PROBLEM REQUIREMENTS: Calculate how many lines in the following records hold the word "will", and report that number without comment.

TASK MATERIAL:
· · · · · · ·

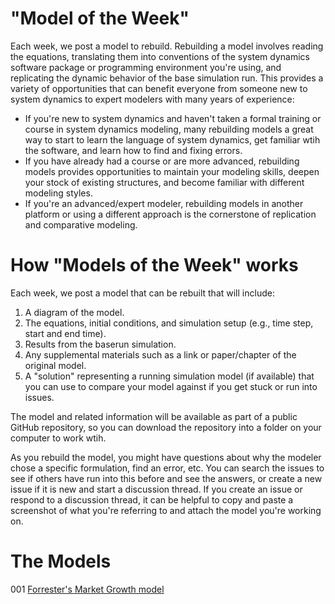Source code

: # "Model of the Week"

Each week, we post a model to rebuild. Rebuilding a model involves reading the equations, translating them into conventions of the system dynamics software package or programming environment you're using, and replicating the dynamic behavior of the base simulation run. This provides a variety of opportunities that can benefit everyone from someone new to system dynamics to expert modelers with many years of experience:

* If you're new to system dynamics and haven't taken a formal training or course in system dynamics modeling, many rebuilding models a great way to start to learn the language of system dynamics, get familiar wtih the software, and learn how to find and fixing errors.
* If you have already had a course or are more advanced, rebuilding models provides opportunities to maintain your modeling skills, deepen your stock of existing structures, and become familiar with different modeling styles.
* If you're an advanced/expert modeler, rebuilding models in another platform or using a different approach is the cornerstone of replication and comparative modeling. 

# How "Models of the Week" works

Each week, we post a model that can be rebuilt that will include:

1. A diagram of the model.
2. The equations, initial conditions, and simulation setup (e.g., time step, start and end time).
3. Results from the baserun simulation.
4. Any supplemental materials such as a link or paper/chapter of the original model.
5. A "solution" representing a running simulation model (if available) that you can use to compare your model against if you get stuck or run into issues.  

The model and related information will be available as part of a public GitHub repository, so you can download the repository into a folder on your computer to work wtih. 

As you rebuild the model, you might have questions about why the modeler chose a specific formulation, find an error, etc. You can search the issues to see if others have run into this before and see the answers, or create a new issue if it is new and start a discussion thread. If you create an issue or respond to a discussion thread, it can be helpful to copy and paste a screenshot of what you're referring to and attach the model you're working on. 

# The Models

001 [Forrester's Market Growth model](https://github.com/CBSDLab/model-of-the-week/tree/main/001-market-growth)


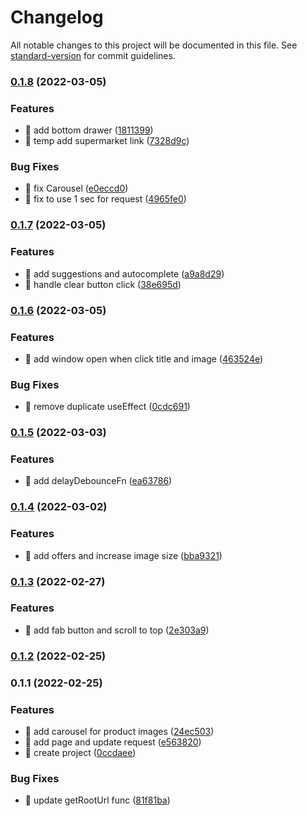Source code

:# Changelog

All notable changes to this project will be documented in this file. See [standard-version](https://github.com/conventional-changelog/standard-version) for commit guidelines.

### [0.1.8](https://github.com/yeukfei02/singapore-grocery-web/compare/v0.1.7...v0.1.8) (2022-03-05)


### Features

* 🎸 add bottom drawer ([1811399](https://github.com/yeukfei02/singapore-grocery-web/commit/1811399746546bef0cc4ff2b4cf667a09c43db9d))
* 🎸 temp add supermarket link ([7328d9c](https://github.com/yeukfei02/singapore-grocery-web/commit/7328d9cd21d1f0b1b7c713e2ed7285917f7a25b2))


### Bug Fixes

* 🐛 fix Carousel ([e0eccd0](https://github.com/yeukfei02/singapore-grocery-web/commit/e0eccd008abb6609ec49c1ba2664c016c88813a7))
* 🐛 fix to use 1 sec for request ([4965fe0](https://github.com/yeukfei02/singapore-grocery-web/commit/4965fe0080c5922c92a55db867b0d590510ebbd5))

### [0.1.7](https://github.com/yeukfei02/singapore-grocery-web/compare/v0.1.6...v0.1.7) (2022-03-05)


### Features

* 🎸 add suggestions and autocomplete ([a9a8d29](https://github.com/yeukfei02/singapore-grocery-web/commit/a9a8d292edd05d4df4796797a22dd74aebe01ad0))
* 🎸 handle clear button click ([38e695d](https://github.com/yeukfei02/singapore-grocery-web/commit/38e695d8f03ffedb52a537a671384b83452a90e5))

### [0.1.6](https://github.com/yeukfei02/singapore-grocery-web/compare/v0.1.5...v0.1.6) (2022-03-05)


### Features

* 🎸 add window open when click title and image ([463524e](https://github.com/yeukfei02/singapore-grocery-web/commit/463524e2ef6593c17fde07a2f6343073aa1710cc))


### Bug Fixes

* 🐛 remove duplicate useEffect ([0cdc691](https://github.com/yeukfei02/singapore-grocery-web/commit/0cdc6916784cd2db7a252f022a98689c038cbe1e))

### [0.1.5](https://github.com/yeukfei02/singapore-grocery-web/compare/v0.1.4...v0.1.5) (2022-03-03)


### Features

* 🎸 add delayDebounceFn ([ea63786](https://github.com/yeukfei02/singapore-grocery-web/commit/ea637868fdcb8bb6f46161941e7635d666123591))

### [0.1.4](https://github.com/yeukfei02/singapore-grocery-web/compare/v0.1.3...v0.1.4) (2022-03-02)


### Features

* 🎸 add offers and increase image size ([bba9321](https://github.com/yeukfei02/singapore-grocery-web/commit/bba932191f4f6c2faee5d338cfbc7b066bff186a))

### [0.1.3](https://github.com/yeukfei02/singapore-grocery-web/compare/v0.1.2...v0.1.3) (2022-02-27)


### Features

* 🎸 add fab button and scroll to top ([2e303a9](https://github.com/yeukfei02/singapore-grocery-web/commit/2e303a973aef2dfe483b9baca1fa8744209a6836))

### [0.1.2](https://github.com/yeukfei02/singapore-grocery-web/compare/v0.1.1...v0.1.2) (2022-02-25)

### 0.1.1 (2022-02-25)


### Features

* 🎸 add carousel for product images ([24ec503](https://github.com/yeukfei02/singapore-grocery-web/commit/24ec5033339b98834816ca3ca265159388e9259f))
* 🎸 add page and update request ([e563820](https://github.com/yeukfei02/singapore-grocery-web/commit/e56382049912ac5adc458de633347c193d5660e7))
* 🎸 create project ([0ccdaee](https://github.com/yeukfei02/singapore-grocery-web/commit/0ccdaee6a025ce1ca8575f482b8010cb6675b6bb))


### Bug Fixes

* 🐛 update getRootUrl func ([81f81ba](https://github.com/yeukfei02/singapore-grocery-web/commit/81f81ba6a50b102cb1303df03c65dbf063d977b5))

· · · · · · ·

OUTPUT OF THE TASK: 3